[BEGIN]
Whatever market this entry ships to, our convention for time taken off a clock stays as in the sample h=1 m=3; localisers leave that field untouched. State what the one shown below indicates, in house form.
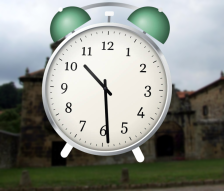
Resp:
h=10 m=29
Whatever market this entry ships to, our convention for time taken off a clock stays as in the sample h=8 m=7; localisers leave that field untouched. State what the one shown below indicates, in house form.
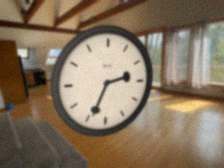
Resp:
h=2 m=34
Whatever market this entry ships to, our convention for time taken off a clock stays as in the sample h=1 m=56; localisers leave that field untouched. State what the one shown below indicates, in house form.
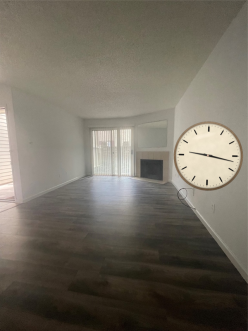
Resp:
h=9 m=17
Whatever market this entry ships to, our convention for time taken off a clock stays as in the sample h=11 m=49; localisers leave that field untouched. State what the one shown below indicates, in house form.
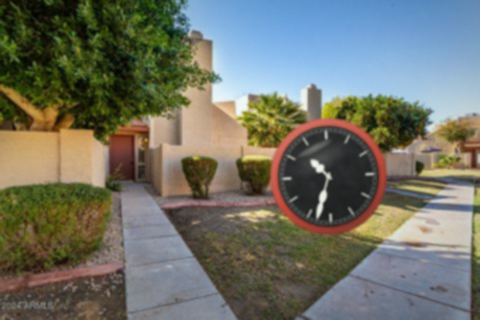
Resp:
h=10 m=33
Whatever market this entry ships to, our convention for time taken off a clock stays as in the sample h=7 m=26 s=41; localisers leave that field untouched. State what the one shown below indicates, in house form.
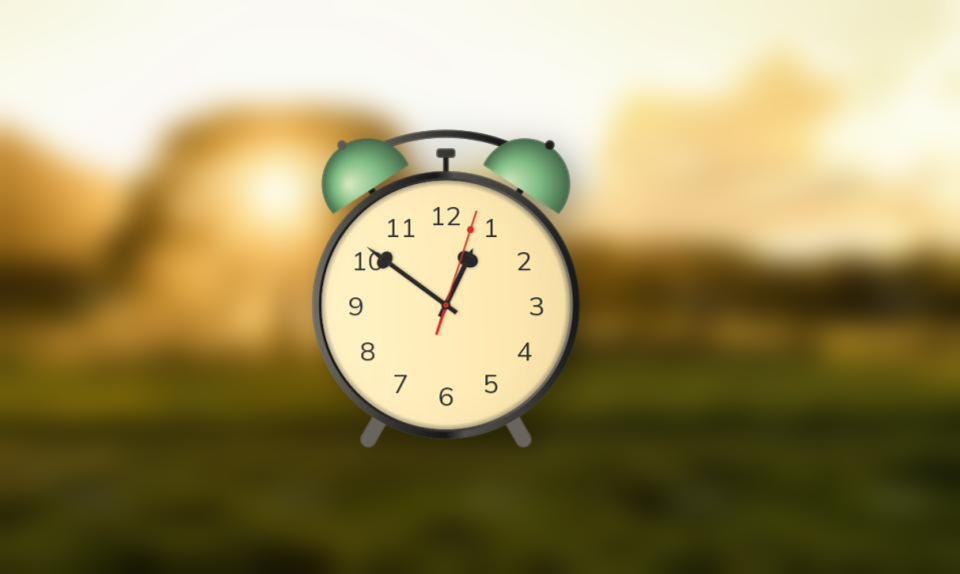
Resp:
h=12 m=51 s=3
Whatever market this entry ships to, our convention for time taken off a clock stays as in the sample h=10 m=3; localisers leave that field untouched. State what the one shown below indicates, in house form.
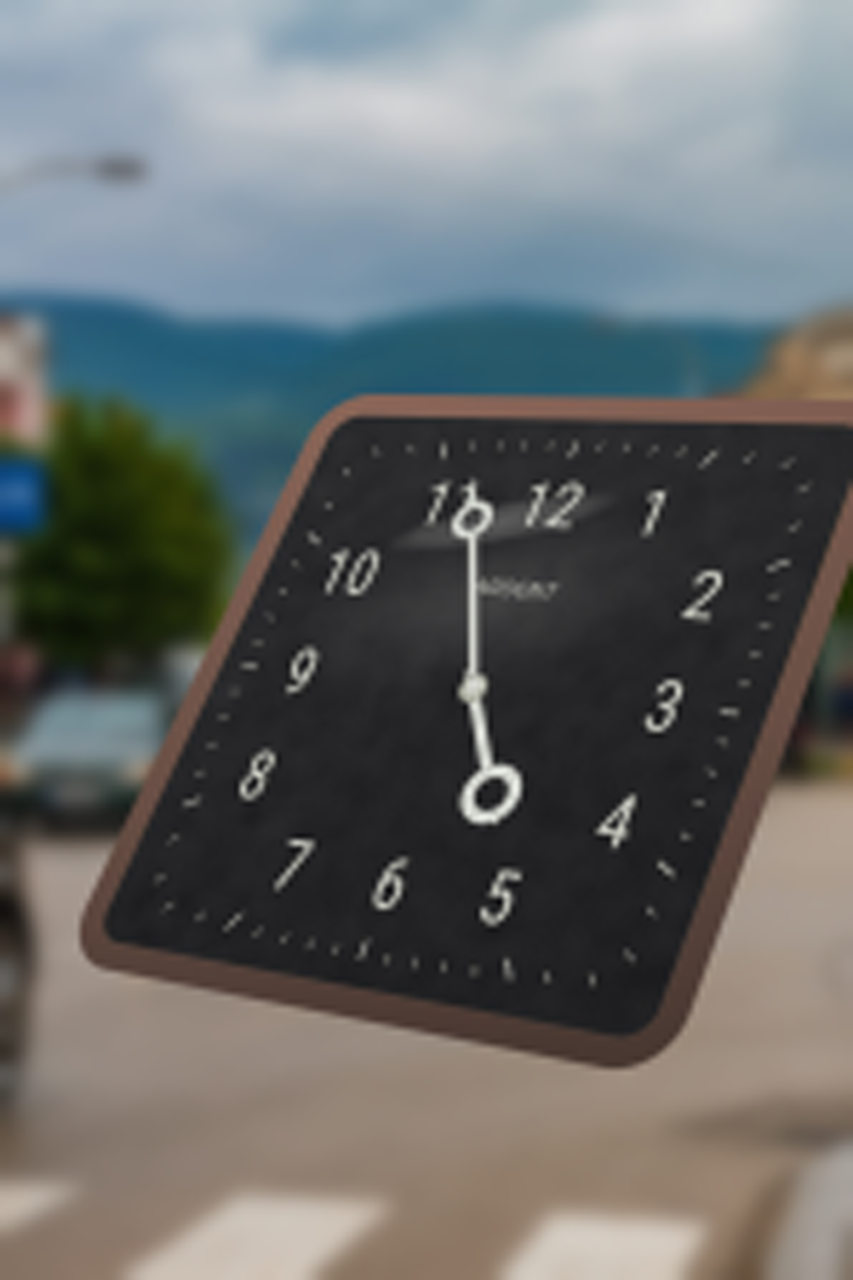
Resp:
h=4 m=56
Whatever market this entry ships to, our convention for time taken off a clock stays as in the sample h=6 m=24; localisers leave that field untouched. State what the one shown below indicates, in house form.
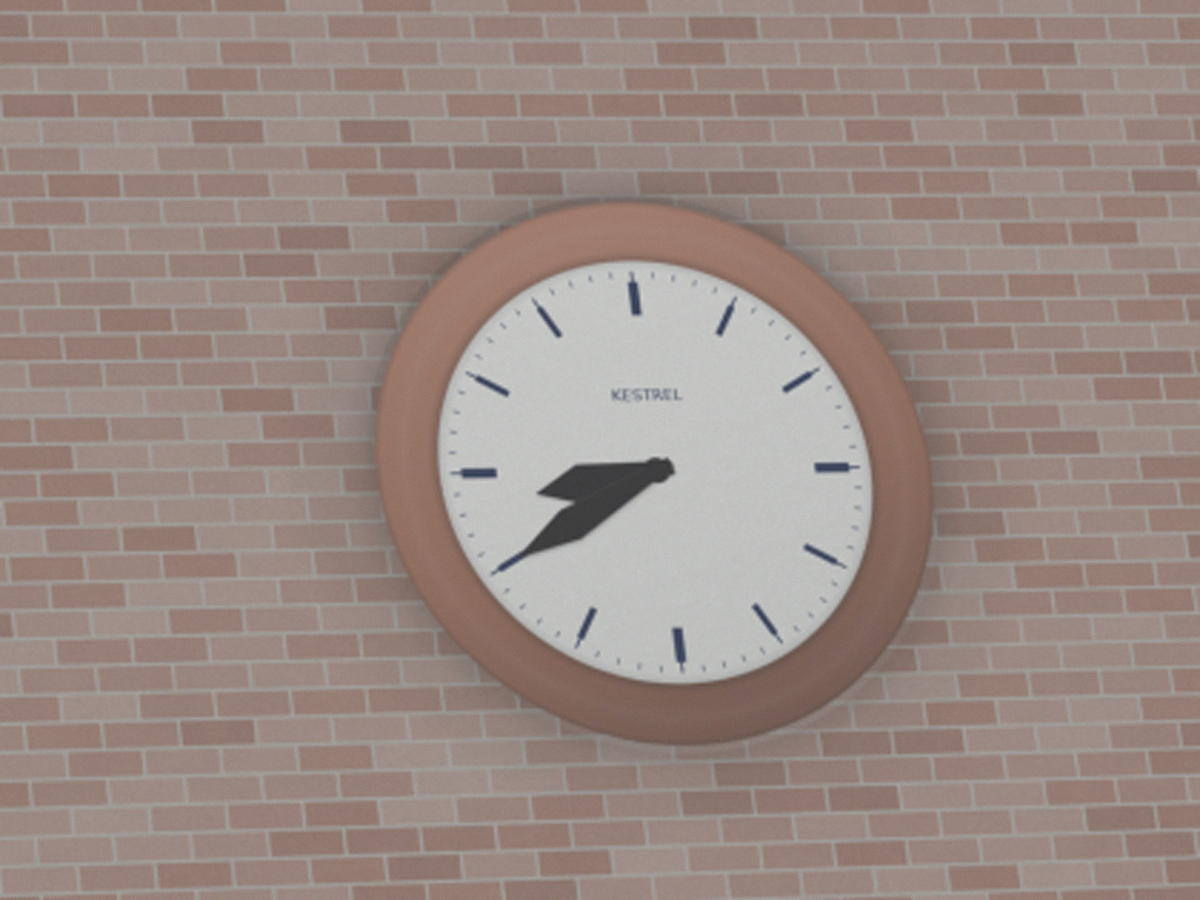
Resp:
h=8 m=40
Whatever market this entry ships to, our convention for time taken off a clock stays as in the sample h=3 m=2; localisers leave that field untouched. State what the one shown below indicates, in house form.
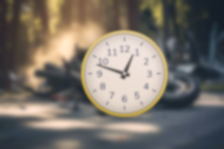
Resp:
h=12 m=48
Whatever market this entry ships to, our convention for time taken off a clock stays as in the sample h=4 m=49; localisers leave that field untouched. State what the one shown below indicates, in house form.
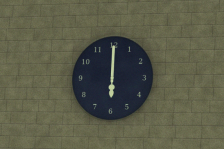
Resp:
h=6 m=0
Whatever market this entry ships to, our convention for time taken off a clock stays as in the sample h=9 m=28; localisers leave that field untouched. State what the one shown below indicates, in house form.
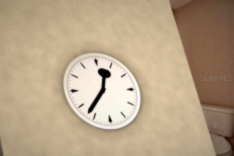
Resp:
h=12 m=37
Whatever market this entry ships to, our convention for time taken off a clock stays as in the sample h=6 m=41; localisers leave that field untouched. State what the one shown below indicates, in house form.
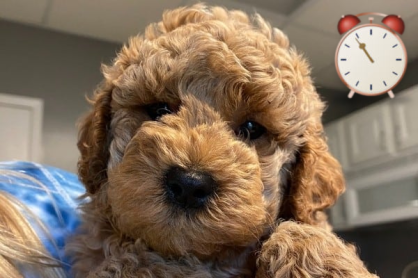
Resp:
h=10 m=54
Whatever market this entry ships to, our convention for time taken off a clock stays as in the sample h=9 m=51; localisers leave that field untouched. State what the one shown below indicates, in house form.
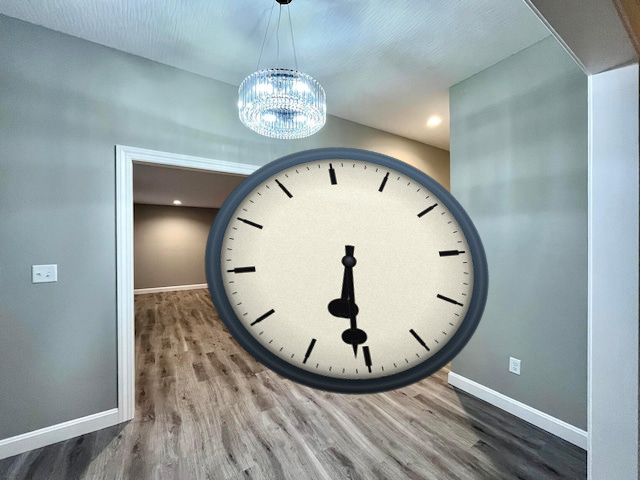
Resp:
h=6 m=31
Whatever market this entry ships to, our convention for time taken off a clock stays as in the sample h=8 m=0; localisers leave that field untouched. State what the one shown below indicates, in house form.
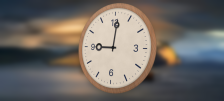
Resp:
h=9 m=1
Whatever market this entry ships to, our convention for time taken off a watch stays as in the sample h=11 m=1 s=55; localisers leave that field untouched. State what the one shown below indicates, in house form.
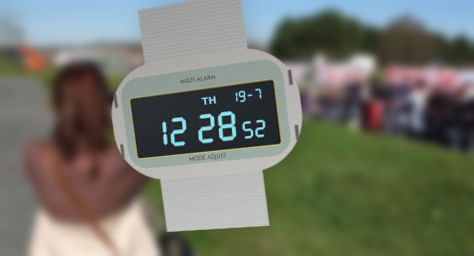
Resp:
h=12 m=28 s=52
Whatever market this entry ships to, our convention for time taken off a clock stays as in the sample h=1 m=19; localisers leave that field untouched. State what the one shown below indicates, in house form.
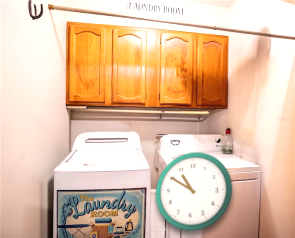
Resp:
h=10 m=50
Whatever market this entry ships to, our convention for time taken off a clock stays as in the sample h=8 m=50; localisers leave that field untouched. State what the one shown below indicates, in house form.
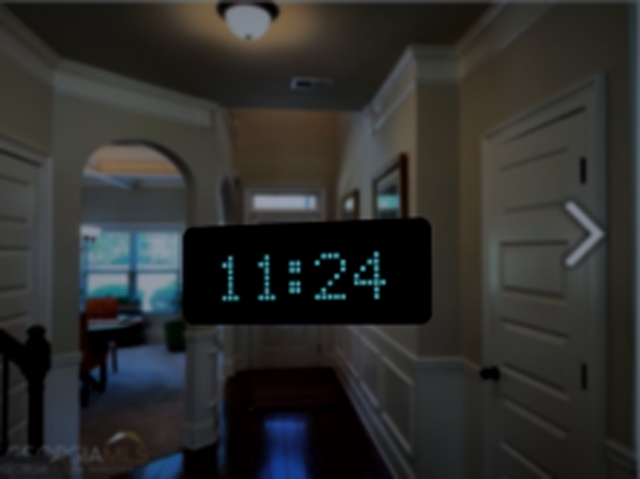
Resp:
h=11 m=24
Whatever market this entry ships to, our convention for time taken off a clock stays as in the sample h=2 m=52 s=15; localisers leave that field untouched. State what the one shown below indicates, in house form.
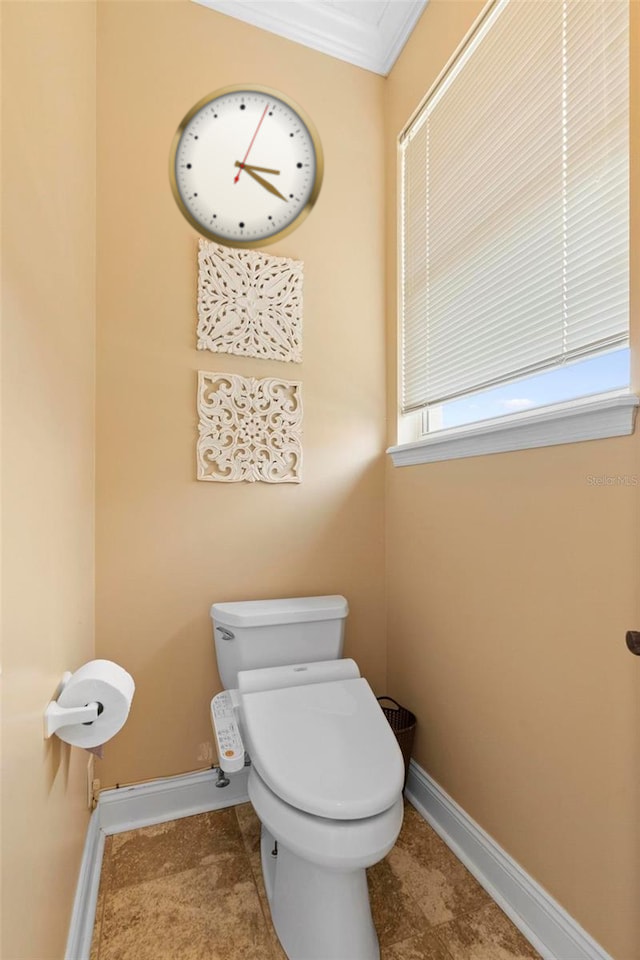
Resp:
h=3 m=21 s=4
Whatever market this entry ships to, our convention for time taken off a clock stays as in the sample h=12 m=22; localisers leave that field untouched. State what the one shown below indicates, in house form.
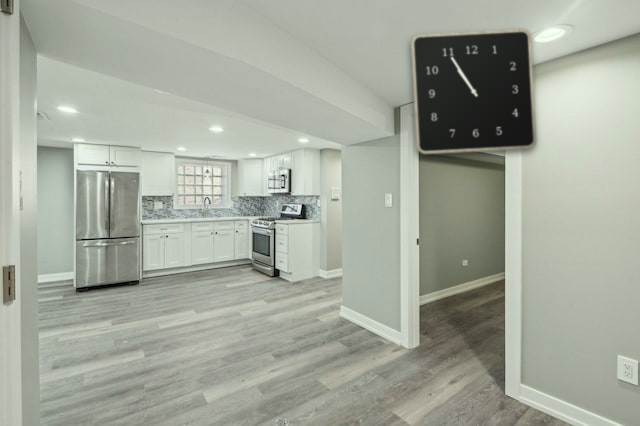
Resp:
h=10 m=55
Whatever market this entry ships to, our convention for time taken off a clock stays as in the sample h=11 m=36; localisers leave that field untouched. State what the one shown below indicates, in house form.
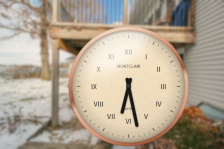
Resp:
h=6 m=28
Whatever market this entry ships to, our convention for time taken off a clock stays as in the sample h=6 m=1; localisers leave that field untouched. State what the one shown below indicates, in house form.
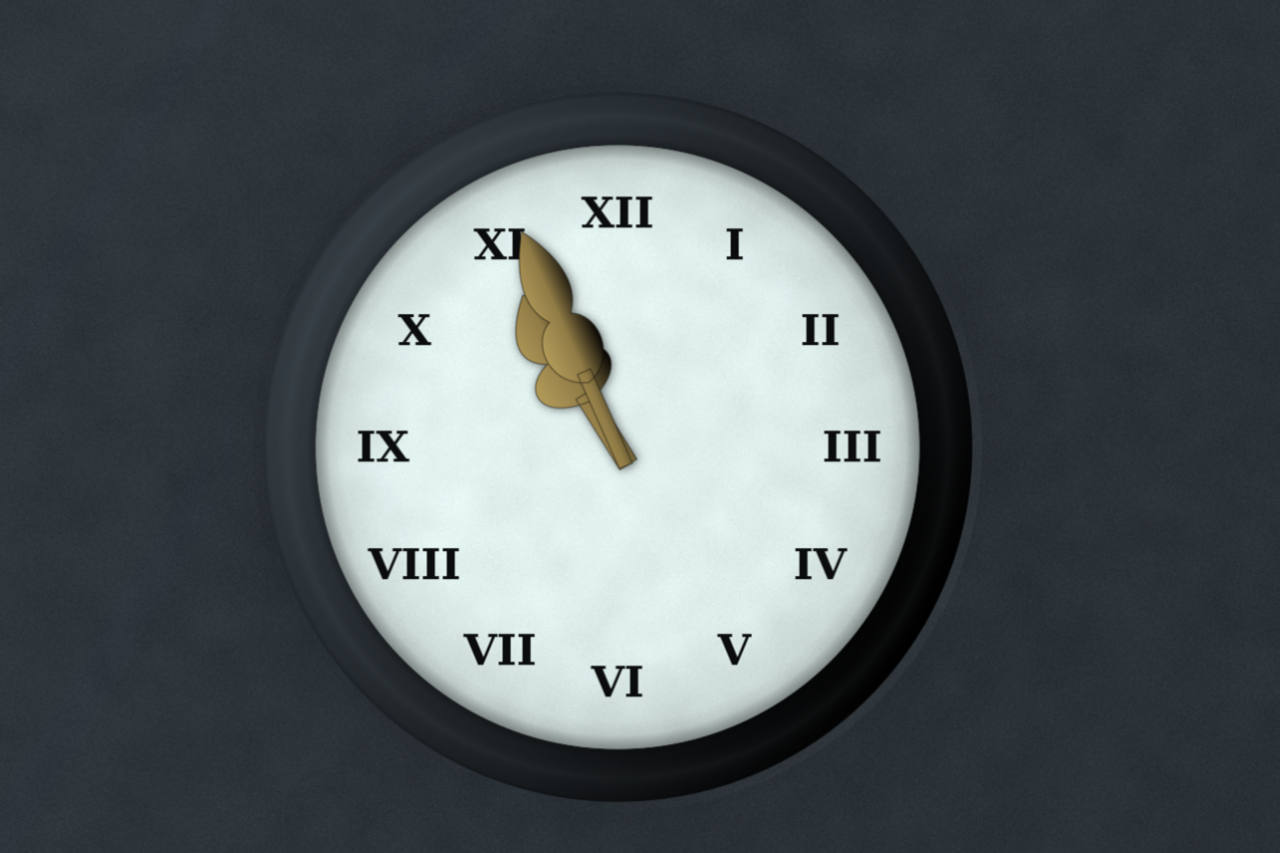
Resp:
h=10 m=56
[END]
### What the task asks
Please edit the listing above by swapping "localisers" for "translators" throughout and keeping every other word the same. Omit the pictures from your version.

### Result of the task
Whatever market this entry ships to, our convention for time taken off a clock stays as in the sample h=1 m=3; translators leave that field untouched. State what the one shown below indicates, in house form.
Resp:
h=10 m=29
Whatever market this entry ships to, our convention for time taken off a clock stays as in the sample h=8 m=7; translators leave that field untouched. State what the one shown below indicates, in house form.
Resp:
h=2 m=34
Whatever market this entry ships to, our convention for time taken off a clock stays as in the sample h=1 m=56; translators leave that field untouched. State what the one shown below indicates, in house form.
Resp:
h=9 m=17
Whatever market this entry ships to, our convention for time taken off a clock stays as in the sample h=11 m=49; translators leave that field untouched. State what the one shown below indicates, in house form.
Resp:
h=10 m=33
Whatever market this entry ships to, our convention for time taken off a clock stays as in the sample h=7 m=26 s=41; translators leave that field untouched. State what the one shown below indicates, in house form.
Resp:
h=12 m=51 s=3
Whatever market this entry ships to, our convention for time taken off a clock stays as in the sample h=10 m=3; translators leave that field untouched. State what the one shown below indicates, in house form.
Resp:
h=4 m=56
Whatever market this entry ships to, our convention for time taken off a clock stays as in the sample h=6 m=24; translators leave that field untouched. State what the one shown below indicates, in house form.
Resp:
h=8 m=40
Whatever market this entry ships to, our convention for time taken off a clock stays as in the sample h=3 m=2; translators leave that field untouched. State what the one shown below indicates, in house form.
Resp:
h=12 m=48
Whatever market this entry ships to, our convention for time taken off a clock stays as in the sample h=4 m=49; translators leave that field untouched. State what the one shown below indicates, in house form.
Resp:
h=6 m=0
Whatever market this entry ships to, our convention for time taken off a clock stays as in the sample h=9 m=28; translators leave that field untouched. State what the one shown below indicates, in house form.
Resp:
h=12 m=37
Whatever market this entry ships to, our convention for time taken off a clock stays as in the sample h=6 m=41; translators leave that field untouched. State what the one shown below indicates, in house form.
Resp:
h=10 m=54
Whatever market this entry ships to, our convention for time taken off a clock stays as in the sample h=9 m=51; translators leave that field untouched. State what the one shown below indicates, in house form.
Resp:
h=6 m=31
Whatever market this entry ships to, our convention for time taken off a clock stays as in the sample h=8 m=0; translators leave that field untouched. State what the one shown below indicates, in house form.
Resp:
h=9 m=1
Whatever market this entry ships to, our convention for time taken off a watch stays as in the sample h=11 m=1 s=55; translators leave that field untouched. State what the one shown below indicates, in house form.
Resp:
h=12 m=28 s=52
Whatever market this entry ships to, our convention for time taken off a clock stays as in the sample h=1 m=19; translators leave that field untouched. State what the one shown below indicates, in house form.
Resp:
h=10 m=50
Whatever market this entry ships to, our convention for time taken off a clock stays as in the sample h=8 m=50; translators leave that field untouched. State what the one shown below indicates, in house form.
Resp:
h=11 m=24
Whatever market this entry ships to, our convention for time taken off a clock stays as in the sample h=2 m=52 s=15; translators leave that field untouched. State what the one shown below indicates, in house form.
Resp:
h=3 m=21 s=4
Whatever market this entry ships to, our convention for time taken off a clock stays as in the sample h=12 m=22; translators leave that field untouched. State what the one shown below indicates, in house form.
Resp:
h=10 m=55
Whatever market this entry ships to, our convention for time taken off a clock stays as in the sample h=11 m=36; translators leave that field untouched. State what the one shown below indicates, in house form.
Resp:
h=6 m=28
Whatever market this entry ships to, our convention for time taken off a clock stays as in the sample h=6 m=1; translators leave that field untouched. State what the one shown below indicates, in house form.
Resp:
h=10 m=56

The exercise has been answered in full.